Considering the 7 SCCs, this DP problem is split into the following new problems.

  P2. (1) eq#(s(V), s(U)) => eq#(V, U)

  P3. (1) le#(s(Y1), s(X1)) => le#(Y1, X1)

  P4. (1) min#(cons(W1, cons(V1, P1))) => if_min#(le(W1, V1), cons(W1, cons(V1, P1)))
      (2) if_min#(true, cons(Y2, cons(X2, U2))) => min#(cons(Y2, U2))
      (3) if_min#(false, cons(W2, cons(V2, P2))) => min#(cons(V2, P2))

  P5. (1) replace#(W3, V3, cons(U3, P3)) => if_replace#(eq(W3, U3), W3, V3, cons(U3, P3))
      (2) if_replace#(false, X5, P4, cons(W4, Y5)) => replace#(X5, P4, Y5)

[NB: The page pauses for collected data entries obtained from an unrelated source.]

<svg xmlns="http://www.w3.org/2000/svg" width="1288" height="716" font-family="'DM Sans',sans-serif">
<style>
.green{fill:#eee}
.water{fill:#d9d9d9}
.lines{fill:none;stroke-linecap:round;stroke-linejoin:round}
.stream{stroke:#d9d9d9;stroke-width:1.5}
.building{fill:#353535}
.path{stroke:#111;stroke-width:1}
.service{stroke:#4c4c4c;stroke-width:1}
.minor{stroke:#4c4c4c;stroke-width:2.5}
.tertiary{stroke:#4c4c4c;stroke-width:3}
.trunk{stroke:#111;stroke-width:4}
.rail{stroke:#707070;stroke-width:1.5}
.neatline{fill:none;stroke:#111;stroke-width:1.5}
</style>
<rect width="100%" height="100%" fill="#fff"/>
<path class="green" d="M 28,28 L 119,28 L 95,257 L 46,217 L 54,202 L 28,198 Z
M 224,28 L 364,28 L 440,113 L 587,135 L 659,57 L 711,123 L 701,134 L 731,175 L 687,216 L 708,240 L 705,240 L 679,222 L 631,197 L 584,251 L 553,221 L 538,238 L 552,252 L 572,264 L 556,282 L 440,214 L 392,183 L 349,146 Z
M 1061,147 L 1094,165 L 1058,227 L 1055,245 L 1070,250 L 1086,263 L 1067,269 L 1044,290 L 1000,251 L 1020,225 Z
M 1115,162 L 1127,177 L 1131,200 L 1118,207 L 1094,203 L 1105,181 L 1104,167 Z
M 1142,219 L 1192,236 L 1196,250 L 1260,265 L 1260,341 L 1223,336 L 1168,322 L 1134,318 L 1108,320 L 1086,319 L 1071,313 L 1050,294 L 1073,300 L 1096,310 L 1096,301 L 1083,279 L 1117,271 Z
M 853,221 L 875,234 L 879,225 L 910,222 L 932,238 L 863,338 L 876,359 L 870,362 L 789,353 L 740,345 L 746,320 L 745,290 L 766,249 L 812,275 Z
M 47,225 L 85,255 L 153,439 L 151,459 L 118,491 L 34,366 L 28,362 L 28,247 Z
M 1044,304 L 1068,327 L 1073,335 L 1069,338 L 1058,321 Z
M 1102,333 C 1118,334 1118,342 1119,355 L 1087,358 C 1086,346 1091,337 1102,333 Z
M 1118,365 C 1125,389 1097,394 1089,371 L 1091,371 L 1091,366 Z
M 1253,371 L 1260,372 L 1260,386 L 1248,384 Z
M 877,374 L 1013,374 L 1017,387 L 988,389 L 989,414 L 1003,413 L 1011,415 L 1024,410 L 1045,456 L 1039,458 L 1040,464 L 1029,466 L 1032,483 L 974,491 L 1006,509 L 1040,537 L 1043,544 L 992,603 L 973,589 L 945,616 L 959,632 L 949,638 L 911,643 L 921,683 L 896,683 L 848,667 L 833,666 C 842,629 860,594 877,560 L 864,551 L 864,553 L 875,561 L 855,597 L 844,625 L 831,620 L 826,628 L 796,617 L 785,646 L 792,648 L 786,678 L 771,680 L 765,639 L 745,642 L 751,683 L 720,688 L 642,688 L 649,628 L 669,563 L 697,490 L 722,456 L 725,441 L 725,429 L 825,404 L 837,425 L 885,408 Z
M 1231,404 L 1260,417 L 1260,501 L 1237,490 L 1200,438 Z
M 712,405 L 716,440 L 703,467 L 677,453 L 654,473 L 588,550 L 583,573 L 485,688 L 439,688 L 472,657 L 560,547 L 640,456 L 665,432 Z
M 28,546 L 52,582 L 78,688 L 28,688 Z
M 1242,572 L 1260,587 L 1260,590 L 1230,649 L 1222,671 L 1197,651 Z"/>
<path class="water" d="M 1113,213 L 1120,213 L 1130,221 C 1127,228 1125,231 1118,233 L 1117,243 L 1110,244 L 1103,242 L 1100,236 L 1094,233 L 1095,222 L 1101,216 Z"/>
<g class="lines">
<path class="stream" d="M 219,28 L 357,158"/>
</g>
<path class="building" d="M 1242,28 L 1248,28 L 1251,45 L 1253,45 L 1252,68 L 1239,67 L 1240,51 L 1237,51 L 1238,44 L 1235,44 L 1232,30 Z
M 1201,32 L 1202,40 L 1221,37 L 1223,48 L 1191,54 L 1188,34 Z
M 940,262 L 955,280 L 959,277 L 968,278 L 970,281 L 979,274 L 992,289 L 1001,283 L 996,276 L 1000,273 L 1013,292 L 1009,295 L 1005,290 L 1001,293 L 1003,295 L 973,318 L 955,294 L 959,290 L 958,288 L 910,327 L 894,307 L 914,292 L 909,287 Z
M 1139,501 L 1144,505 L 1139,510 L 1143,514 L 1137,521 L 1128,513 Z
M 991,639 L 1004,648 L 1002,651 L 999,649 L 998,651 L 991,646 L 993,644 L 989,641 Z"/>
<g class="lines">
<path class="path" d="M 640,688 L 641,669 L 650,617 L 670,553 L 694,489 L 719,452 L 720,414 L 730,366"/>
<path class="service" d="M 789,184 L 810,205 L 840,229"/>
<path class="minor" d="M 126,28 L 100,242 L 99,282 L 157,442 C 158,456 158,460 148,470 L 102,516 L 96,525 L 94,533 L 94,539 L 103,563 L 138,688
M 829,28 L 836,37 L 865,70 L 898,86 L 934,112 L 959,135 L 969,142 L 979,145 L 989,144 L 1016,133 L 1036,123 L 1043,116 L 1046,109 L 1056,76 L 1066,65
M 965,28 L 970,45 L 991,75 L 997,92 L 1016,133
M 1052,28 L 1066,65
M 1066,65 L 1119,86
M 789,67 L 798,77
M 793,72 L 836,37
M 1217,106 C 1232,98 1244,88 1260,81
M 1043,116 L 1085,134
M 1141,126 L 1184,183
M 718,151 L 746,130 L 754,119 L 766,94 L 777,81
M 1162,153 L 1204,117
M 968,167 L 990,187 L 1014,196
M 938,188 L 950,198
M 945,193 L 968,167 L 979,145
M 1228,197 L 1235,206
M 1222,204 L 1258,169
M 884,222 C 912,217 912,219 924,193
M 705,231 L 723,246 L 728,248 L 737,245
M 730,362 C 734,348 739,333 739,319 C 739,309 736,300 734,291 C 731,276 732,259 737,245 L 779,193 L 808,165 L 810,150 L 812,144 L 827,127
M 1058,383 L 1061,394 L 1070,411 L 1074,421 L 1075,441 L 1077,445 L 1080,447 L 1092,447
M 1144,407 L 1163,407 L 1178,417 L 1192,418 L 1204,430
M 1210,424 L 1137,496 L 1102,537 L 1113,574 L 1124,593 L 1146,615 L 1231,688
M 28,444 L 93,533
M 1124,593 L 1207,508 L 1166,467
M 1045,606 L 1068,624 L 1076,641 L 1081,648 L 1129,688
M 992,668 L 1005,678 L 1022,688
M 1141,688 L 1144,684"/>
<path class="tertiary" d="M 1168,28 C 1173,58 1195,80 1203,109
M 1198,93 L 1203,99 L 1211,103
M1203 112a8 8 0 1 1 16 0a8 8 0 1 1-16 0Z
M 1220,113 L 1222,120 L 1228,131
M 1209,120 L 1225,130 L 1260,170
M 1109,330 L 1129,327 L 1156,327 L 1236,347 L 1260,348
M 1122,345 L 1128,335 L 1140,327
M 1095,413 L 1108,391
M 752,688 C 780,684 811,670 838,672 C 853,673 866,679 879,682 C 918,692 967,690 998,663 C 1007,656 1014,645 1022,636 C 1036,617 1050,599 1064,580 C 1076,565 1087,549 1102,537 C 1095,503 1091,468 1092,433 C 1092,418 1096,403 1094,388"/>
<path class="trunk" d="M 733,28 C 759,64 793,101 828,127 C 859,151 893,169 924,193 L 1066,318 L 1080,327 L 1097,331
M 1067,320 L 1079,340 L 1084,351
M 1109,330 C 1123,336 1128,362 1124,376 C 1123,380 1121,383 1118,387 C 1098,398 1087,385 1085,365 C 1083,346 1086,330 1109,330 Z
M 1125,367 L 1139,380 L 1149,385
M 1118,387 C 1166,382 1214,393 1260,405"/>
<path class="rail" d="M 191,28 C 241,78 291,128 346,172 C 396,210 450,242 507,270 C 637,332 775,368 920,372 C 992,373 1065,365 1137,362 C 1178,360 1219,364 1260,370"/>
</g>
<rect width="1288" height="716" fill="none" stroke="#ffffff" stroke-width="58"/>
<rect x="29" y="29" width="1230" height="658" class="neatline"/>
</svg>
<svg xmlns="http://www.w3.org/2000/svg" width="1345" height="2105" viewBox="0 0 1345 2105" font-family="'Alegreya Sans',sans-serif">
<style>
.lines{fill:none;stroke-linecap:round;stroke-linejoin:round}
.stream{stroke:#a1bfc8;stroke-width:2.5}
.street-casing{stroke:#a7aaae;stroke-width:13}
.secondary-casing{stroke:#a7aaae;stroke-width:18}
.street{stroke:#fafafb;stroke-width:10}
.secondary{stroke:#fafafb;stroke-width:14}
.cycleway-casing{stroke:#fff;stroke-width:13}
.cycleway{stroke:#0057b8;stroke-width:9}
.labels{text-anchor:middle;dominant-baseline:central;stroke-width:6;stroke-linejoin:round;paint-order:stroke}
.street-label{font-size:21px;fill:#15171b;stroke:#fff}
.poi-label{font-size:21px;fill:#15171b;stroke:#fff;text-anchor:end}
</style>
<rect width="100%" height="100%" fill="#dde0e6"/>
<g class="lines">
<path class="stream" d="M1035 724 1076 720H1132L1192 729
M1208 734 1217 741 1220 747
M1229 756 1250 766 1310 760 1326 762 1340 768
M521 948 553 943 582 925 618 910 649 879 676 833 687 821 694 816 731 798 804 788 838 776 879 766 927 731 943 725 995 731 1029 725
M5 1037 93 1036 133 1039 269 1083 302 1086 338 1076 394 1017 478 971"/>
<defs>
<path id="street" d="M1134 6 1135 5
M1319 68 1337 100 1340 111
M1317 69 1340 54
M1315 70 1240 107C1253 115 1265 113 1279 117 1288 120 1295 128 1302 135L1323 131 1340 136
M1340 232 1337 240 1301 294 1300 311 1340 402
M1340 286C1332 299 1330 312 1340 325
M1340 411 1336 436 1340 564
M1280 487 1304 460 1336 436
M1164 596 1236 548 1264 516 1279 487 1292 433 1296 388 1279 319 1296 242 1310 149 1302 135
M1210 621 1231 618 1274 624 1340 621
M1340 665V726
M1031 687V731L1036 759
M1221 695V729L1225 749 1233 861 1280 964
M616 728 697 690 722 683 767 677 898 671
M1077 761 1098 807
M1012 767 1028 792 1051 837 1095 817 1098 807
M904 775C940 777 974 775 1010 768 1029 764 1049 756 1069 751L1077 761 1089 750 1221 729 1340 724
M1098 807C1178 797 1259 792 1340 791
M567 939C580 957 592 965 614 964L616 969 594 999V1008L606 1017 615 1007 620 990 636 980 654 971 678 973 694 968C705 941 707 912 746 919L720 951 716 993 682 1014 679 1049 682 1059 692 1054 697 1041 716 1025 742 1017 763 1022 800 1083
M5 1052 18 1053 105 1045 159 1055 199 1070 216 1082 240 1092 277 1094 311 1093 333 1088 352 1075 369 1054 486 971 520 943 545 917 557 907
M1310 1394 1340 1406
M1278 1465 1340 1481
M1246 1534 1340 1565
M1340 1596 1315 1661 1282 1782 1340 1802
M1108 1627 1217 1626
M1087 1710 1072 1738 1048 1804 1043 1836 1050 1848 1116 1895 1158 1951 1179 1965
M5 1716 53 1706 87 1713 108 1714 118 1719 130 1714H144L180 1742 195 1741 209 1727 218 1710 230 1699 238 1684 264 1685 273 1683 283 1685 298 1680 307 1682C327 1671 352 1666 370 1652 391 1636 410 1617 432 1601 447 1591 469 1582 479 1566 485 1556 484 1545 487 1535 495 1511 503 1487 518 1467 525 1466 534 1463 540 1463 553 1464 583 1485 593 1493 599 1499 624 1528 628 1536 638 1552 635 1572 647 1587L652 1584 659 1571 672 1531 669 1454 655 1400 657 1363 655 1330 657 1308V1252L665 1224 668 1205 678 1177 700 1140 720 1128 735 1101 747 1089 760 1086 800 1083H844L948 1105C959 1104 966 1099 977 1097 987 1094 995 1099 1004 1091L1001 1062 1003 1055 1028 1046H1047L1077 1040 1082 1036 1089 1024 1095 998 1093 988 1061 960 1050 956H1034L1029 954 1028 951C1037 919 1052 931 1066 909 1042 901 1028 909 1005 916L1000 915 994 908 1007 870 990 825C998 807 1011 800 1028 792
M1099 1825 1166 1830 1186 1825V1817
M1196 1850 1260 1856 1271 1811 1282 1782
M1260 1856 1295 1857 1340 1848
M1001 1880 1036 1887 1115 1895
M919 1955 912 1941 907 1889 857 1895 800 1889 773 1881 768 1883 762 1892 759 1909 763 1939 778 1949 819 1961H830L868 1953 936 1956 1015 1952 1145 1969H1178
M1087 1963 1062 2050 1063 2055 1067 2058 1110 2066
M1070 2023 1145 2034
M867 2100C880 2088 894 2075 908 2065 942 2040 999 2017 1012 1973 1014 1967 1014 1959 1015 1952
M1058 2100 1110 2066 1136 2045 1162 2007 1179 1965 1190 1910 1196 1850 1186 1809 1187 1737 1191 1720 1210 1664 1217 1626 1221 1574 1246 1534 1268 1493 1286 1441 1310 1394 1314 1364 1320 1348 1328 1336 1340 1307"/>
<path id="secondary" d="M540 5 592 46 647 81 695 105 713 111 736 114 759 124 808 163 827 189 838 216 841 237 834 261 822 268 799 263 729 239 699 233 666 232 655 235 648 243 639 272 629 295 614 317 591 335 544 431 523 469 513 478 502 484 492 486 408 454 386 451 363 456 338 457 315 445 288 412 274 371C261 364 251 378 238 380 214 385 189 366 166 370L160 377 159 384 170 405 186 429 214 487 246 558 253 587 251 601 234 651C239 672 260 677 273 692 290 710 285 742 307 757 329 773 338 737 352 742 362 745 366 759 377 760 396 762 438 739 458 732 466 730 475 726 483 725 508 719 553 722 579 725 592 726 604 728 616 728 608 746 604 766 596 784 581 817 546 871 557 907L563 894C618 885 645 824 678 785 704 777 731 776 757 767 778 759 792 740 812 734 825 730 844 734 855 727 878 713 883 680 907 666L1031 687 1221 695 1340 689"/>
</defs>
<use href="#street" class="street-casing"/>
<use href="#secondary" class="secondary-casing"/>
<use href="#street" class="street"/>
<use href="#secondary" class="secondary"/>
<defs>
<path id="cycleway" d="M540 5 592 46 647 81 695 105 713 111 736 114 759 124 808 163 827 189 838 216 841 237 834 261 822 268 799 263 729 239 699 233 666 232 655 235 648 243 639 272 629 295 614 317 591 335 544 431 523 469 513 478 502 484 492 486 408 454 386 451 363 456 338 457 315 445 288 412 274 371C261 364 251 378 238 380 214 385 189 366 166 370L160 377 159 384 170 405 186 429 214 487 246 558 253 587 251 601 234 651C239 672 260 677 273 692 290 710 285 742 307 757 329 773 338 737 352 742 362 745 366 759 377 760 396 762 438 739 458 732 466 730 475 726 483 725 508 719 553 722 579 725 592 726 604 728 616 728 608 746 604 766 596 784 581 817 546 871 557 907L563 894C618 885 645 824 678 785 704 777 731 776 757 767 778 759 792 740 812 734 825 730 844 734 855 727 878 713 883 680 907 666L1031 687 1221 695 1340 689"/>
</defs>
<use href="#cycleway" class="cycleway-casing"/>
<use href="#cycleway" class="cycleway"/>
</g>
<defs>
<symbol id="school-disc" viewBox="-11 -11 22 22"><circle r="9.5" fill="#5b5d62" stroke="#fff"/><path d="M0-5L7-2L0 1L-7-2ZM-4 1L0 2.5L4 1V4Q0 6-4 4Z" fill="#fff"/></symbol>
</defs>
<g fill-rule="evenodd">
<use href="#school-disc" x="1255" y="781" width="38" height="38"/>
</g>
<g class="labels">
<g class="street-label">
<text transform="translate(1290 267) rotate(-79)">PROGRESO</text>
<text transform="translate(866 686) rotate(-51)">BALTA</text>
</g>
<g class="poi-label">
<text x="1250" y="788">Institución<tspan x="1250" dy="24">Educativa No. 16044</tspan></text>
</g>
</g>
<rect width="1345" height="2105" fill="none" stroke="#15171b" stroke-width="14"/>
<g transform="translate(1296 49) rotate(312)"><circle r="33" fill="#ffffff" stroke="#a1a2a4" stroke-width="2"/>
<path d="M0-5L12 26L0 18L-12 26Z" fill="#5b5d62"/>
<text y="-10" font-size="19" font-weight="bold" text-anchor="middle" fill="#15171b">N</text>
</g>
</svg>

  P6. (1) sort#(cons(U5, V5)) => sort#(replace(min(cons(U5, V5)), U5, V5))

  P7. (1) map#(J5, cons(X6, Y6)) => map#(J5, Y6)

  P8. (1) filter#(H6, cons(W6, P6)) => filter2#(H6(W6), H6, W6, P6)
      (2) filter2#(true, F7, Y7, U7) => filter#(F7, U7)
      (3) filter2#(false, H7, W7, P7) => filter#(H7, P7)

***** We apply the Subterm Criterion Processor on P2.

We use the following projection function:

  nu(eq#) = 1

We thus have:

  (1) s(V) |>| V

All DPs are strictly oriented, and may be removed.  Hence, this DP problem is finite.

***** We apply the Subterm Criterion Processor on P3.

We use the following projection function:

  nu(le#) = 1

We thus have:

  (1) s(Y1) |>| Y1

All DPs are strictly oriented, and may be removed.  Hence, this DP problem is finite.

***** No progress could be made on DP problem P4.